The data of Early Carboniferous flysch basins in the Eastern Alps and similar data from the eastern Bohemian Massif record a predominant Devonian, the Bohemian Massif also Early Carboniferous metamorphic sources where the time lag is ca. 40 to 10 Ma. The subsequent molasse basins are dominated by exclusively Variscan ages with a time lag of ca. 2 to 15 Ma. These relationships constrain rapid regional removal of upper crustal levels prior to molasse deposition and very rapid rock exhumation from deep crustal levels.

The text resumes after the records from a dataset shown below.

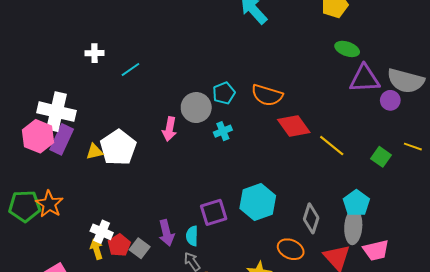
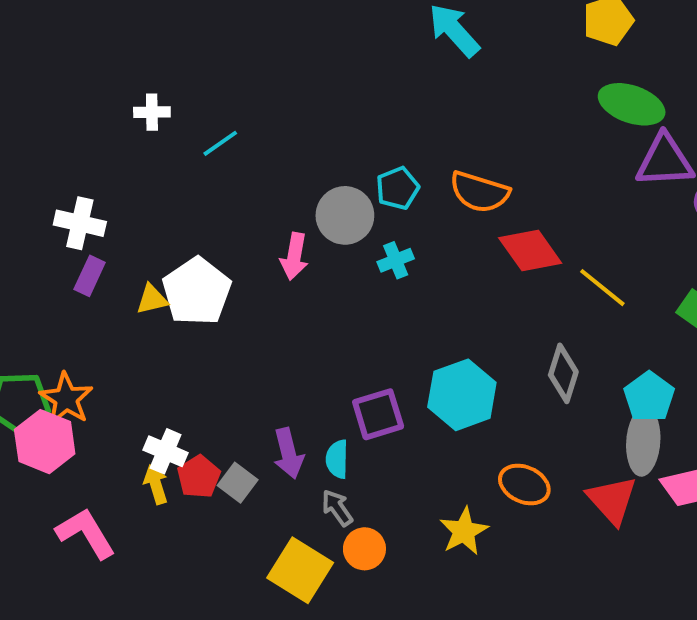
green ellipse: (347, 49) -> (632, 104), size x1.4
white cross: (56, 112) -> (80, 223), size x0.7
pink hexagon: (38, 136) -> (45, 442), moved
purple rectangle: (62, 139) -> (90, 276), size x0.7
gray diamond: (311, 218) -> (563, 373), moved

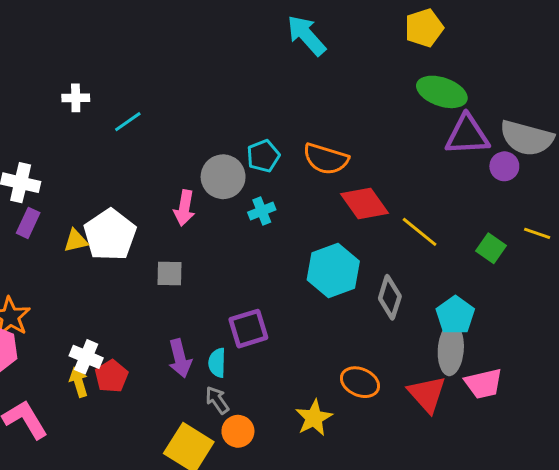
cyan hexagon: (462, 395) -> (333, 271), moved
gray square: (238, 483) -> (169, 273), moved, turned -36

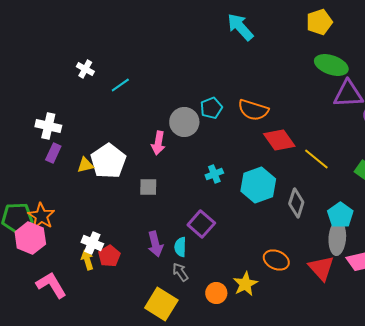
white cross: (76, 98) -> (85, 69), turned 30
cyan cross: (262, 211) -> (214, 174), moved
purple square: (248, 329) -> (201, 224), turned -32
orange circle: (238, 431) -> (216, 293), moved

These results from Variscan sedimentary basins are contrasted by results from Alpine flysch and molasse basins. Here we report results from two basins:

1. The Rhenodanubian Flysch basin (Cretaceous - Eocene depositional ages, ca. 110-40 Ma) mainly records Variscan ages (340-320 Ma), subordinate ages from the extension stages between ca. 200-180 Ma, some ages between ca. 155-135 Ma of uncertain significance (formation of an accretionary wedge?) and a very few (less than 5 percent) Alpine ages due to initial plate collisional (ca. 110-100 Ma). The time lag between age of cooling and deposition is minimum ca. 30 Ma.

2. The Alpine Molasse basin (Late Eocene to Neogene, ca. 35-12 Ma), a peripheral flexural basin due to continent-continent collision, show a similar record: Nearly no Late Alpine ages, a broad scatter of subordinate Triassic to Cretaceous ages due to various extensional and initial compressional events and predominant Variscan ages. These data indicate that exhumation of metamorphic crust was minor during Alpine orogeny.

These relationships show that regional rejuvenation of continental crust within collisional orogens is essentially driven by large-scale tectonic processes like crustal underplating and growth of plateaus where upper plate upper crust is largely removed. The data also reveal that Variscan and Alpine orogenic processes were dissimilar. Compared to Variscan orogeny, Alpine tectonic processes led to insignificant crustal rejuvenation. The data also reveal that the Variscan orogeny contributed to formation and rejuvenation of the continental crust in Central and Southern Europe.